Die Auktion begann rasch, und eine Frau in feuerrotem Kleid, die einen bezaubernden Charme verströmte, betrat langsam die Bühne. Sie besaß eine überaus üppige Figur mit Kurven an den richtigen Stellen. Schon allein durch ihr Dasein übte sie eine fesselnde Anziehungskraft aus. Ihre wunderschönen, phönixroten Augen schweiften lässig umher, als wolle sie einen necken. Sie war unglaublich verführerisch, und Dongfang Ningxin bemerkte, dass viele Männer unten von ihrer Präsenz berührt waren…
Doch als sie den Mann neben sich ansah, wirkte er völlig ungerührt. Er schien ungewöhnlich distanziert. War er also wirklich in sie verliebt?
Mit einem Seufzer verwarf Dongfang Ningxin die Frage nicht weiter. Manchmal können die Gefühle zwischen Menschen nicht ganz rein sein, so wie... die Gefühle zwischen ihr und Xue Tian'ao.
Xue Tian'ao durchschaute Dongfang Ningxins Gedanken. Die Welt von Zhongzhou war völlig anders als hier. Wenn Dongfang Ningxin weiterhin ihre Distanziertheit als Maske benutzte, würde sie in Zhongzhou sehr leiden. Er hatte sie nur hierhergebracht, damit sie das Leben in Zhongzhou erst einmal kennenlernen konnte. Es wäre sehr schwer, in dieser komplizierten Welt ein reines Herz zu bewahren…
Ein Hinweis an die Leser
Das ist heute schon das vierte Update, also habe ich endlich alle meine Schulden beglichen... Ich bitte nicht um Belohnungen, sondern nur um eure Empfehlungen und Goldbarren.

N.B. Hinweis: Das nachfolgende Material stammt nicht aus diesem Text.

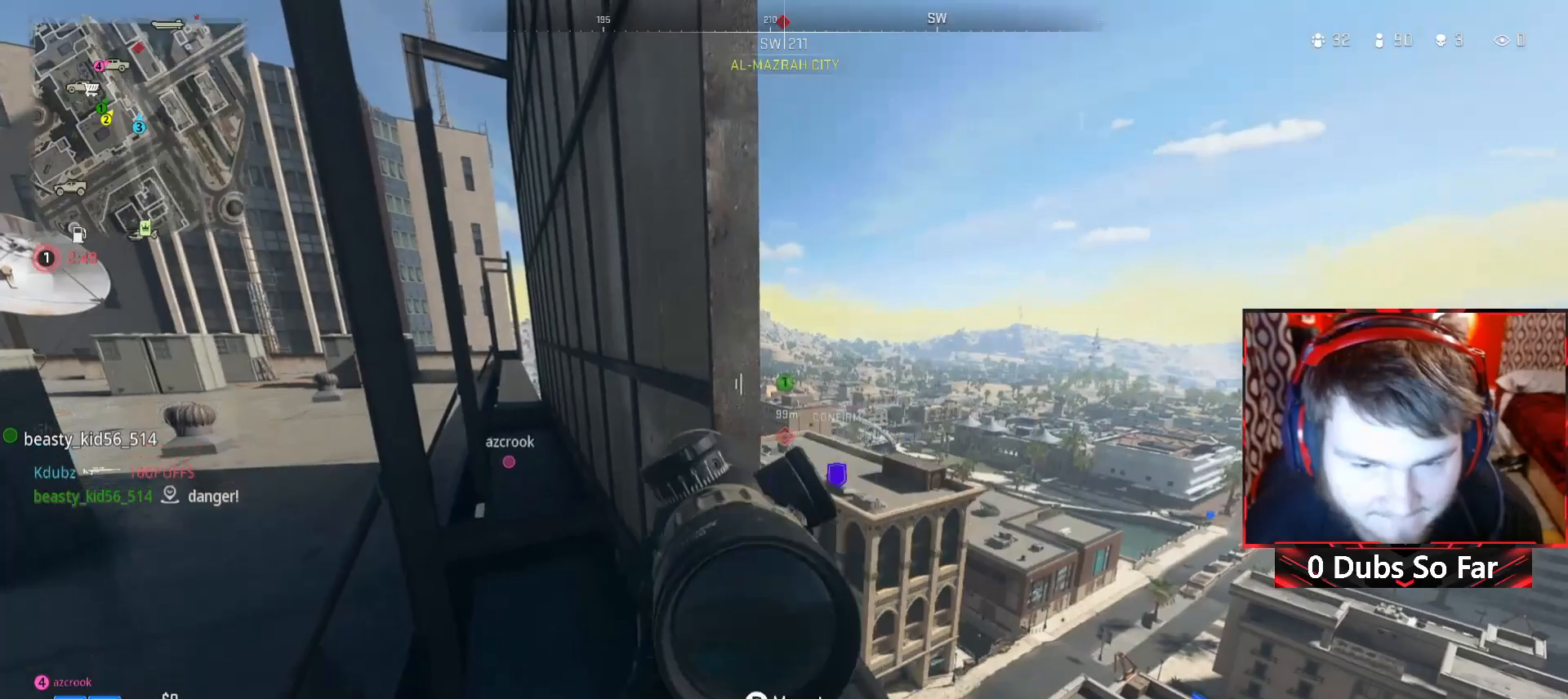
{"buttons": ["Y"], "left_stick": "up-left", "right_stick": "center", "events": [[217, "L2", "up"], [383, "left_stick", "up-left"], [483, "Y", "down"]]}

Seufz, es wäre doch schade, sie nicht zu geben...
186 Gebote
„Meine Damen und Herren, ich bin Niya, die Auktionatorin des Tianyao-Saals im Auktionshaus Kaiserlicher Stern. Heute werden drei Gegenstände versteigert, jeder wertvoller als der vorherige. Bitte nehmen Sie Ihre Goldkarten mit.“ Niyas Stimme war betörend und verführerisch, als flüsterte sie Liebenden etwas zu.
„Miss Niya, fangen wir an, ich kann es kaum erwarten!“, rief ein Mann mittleren Alters aus dem Publikum. Er sah Niya an, als wolle er sie anspringen, was eindeutig mehr als nur ein paar Worte aussagte.

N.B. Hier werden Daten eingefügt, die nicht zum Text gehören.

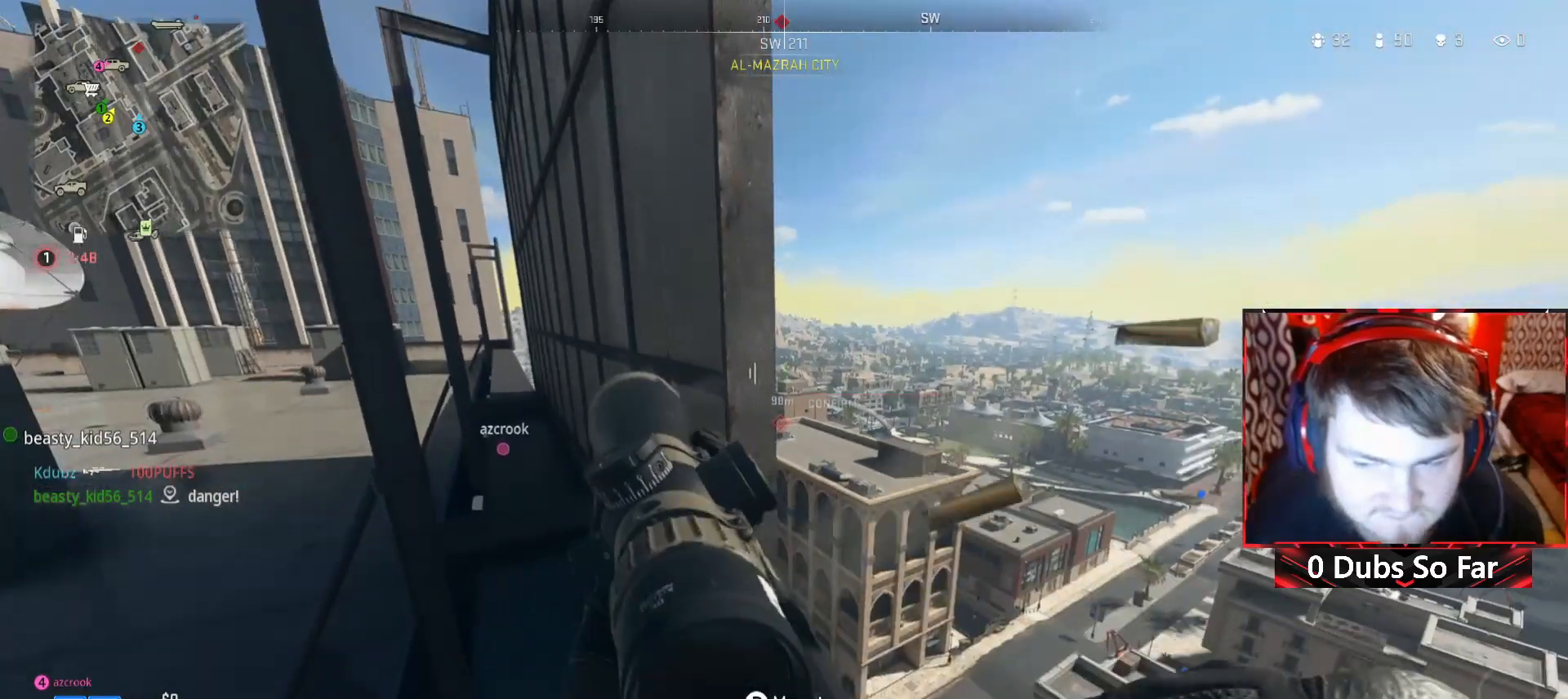
{"buttons": ["Y"], "left_stick": "center", "right_stick": "center", "events": [[83, "left_stick", "center"], [250, "left_stick", "left"], [450, "left_stick", "center"]]}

Nias Gesichtsausdruck verriet deutlich Missfallen und Wut, doch sie lächelte weiterhin charmant. Es war ihr Job; sie hatte keine Wahl. Nias Verhalten ließ die Augen des Mannes rot werden, und er wirkte wie von Lust geblendet.
„Mein Herr, keine Sorge, der Auktionsgegenstand ist angekommen, nicht wahr?“ Niya klatschte leicht in die Hände, und im selben Moment wurde eine kleine Holzkiste von einem hübschen Dienstmädchen hochgehoben und vor allen Anwesenden platziert.
Die Holzkiste wurde geöffnet und gab eine schillernde Perle frei. Alle waren enttäuscht, dass es nur eine Perle war. Wer von denen, die hierher kommen konnten, war nicht mächtig und einflussreich? Es wäre ein Wunder, wenn sie sich für eine Perle interessierten.
Niya musterte die Gesichter der Anwesenden und lächelte sie dann verführerisch an. „Meine Herren“, sagte sie, „unterschätzt diese Perle nicht. Es ist ein uraltes Relikt, die Königsperle. In ihrem Inneren befindet sich ein Handbuch des Wahren Qi. Natürlich ist dieses Handbuch nicht von außergewöhnlich hoher Qualität; es eignet sich nur für Experten unterhalb des Ehrwürdigen-Rangs. Doch dieses Handbuch kann jenen unterhalb des Ehrwürdigen-Rangs helfen, den Aufstieg zum ersten Ehrwürdigen-Stadium reibungslos zu meistern …“
Niya sprach sehr langsam, doch ihre Stimme klang angenehm. Während sie sprach, leuchteten die Augen aller Anwesenden grün auf. Die meisten von ihnen befanden sich auf dem Königsrang, weit entfernt vom Ehrwürdigen Rang. Wenn sie diesen Gegenstand erwerben konnten, wäre der Aufstieg zum Ehrwürdigen Rang für sie ein Kinderspiel.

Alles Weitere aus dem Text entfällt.